# gastroscopy and flexi sigmoidoscopy - really scared



## lucyinthesky7 (Mar 16, 2009)

Hi, have gastroscopy and flexi sigmoidoscopy on this Friday 13th. I'm really terrified - what it will be like, internal bleeding from test, what they'll find, germs from hospital... Arhg! Plus got to travel from Kent to London. Sorry, just worried.


----------



## BQ (May 22, 2000)

Lucy don't apologize. I think we all feel that way when we have these tests done.However... I will say when I am nervous about something... I try to just think of all of the positives instead of all of the negative possibilites.
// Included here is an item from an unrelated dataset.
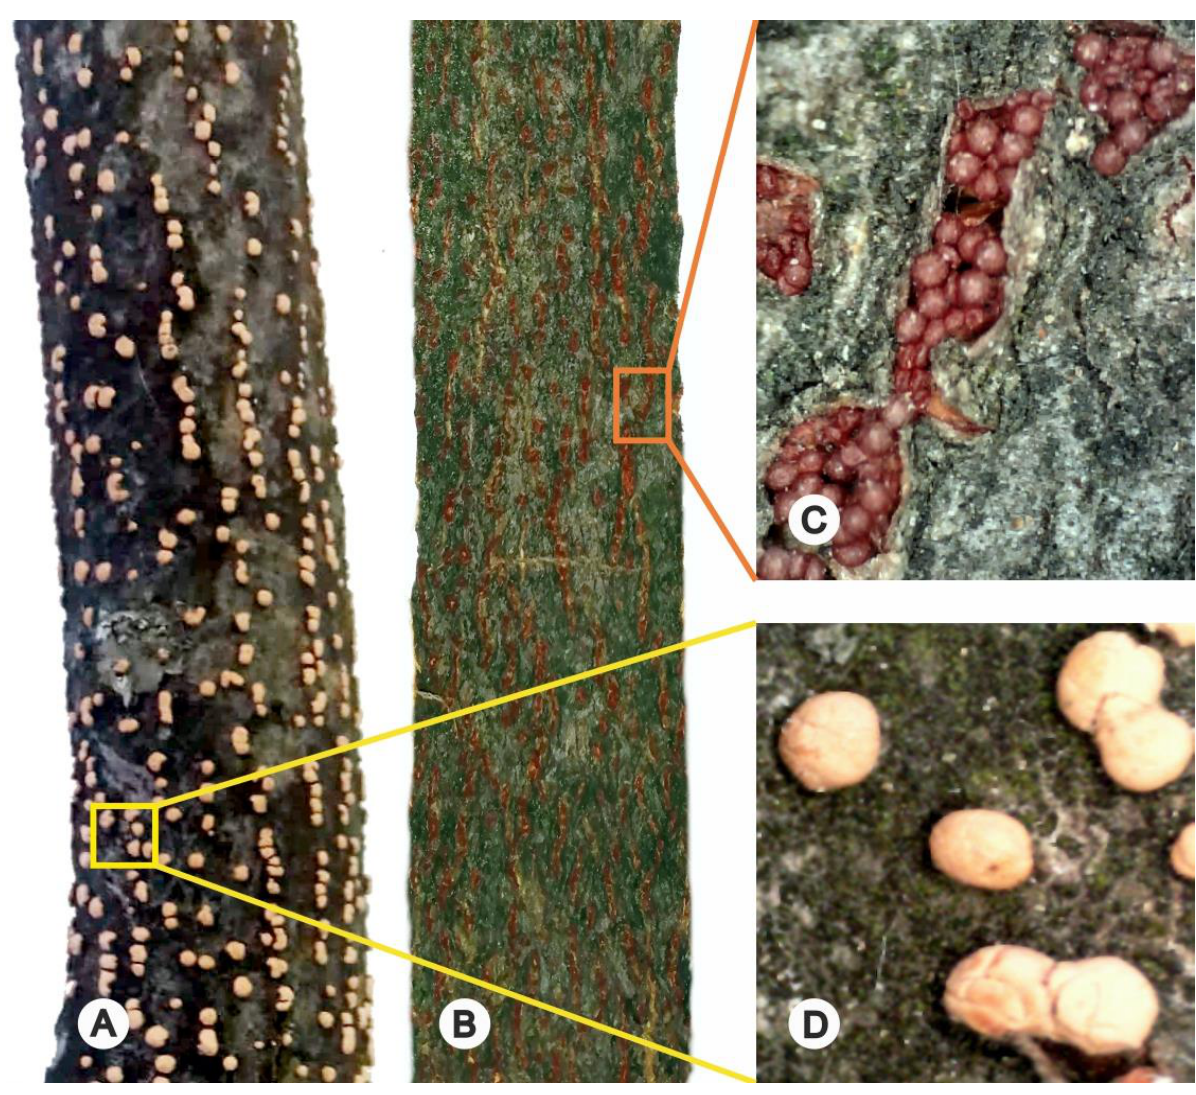
Figure 1. Sycamore maple branch attacked by Nectria cinnabarina fruiting bodies in the anamorph ( A ) and teleomorph ( B ) developmental stages, respectively. The closeup view of fruiting bodies in the anamorph ( D ) and teleomorph ( C ) stages, respectively.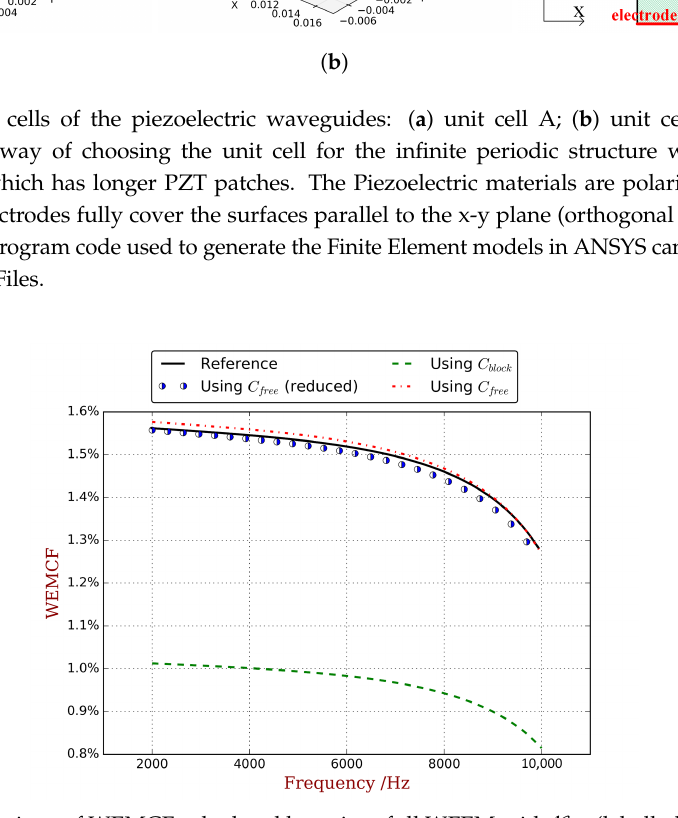
Figure 5. Comparison of WEMCF calculated by using: full WFEM with K W (labelled by ‘Reference’), full WFEM with K 1b (labelled by ‘using C block ’), full WFEM with K 1f (labelled by ‘using C free ’) and reduced waveshape with K 1f (labelled by ‘using C free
And, just think, within a few days time now... all of this will be over and done and you may have some answers! Be assured you will be in my thoughts.


----------



## Diana63 (Oct 20, 2009)

Hello LucyIt is understandable being nervous about these sort of tests.I was myself,but when i got to the hospital the staff were very reassuring and helped me to relax as much as i could,i was sedated for tests,so i was asleep then next thing i new i was awake in recovery.Speak to someone at the hospital and tell them how you are feeling.Take care.


----------



## lucyinthesky7 (Mar 16, 2009)

Thank you so much Diana and BQ. I'm hoping to have them without sedation, but not sure if that's wise...


----------



## BQ (May 22, 2000)

Lucy about the sedation... I was out and knew nothing and remembered nothing of it. I had a colonoscopy though... not just a flex sig. Also ask the Dr or nurse about them perhaps spraying your throat some to numb it up or something before the endo. That would be the best of both worlds... awake.. but numb!







All you can do is ask.... and just see how you feel that day. And then discuss it with the Dr or Nurse and I'm sure you will come to the right decision for you.We will be with you in spirit!


----------



## lucyinthesky7 (Mar 16, 2009)

Thanks BQ. I'm sure I'd want sedation for a full colonoscopy! Will see what happens.


----------



## BQ (May 22, 2000)

Thinking of you Lucy... Get some decent sleep tonight if you can. ((((Hugs))))


----------



## BQ (May 22, 2000)

Hope you did ok today Lucy!


----------



## lucyinthesky7 (Mar 16, 2009)

Well, I didn't have sedation but if I have to have a gastroscopy again I definitely will! The tests were clear, thankfully (was amazed they said stomach was normal considering how much problem I have with acid and reflux!) but I have some bleeding following the flexi. Not sure if it's due to the enema - it hurt! Keeping an eye on it and hoping it doesn't indicate anything damaged etc... Thanks for your good wishes - it helped!


----------



## Diana63 (Oct 20, 2009)

Hello LucyI am pleased to hear you got through your tests ok,well done for coping without sedation.Hope your bleeding settles.If you are concerned,i would phone the hospital.Take care.x


----------



## BQ (May 22, 2000)

Yes Lucy I will echo what Diana says.. Glad nothing awful was found during these exams, which you were very obviously brave to have without sedation. And also I would call the Dr back if the bleeding continues. It could just be from the combo of the prep and the sig itself that things are just irriated down there. Hope you feel better soon!


----------



## lucyinthesky7 (Mar 16, 2009)

THere has been no more sign of blood, touch wood! Thanks you lovely forum people.


----------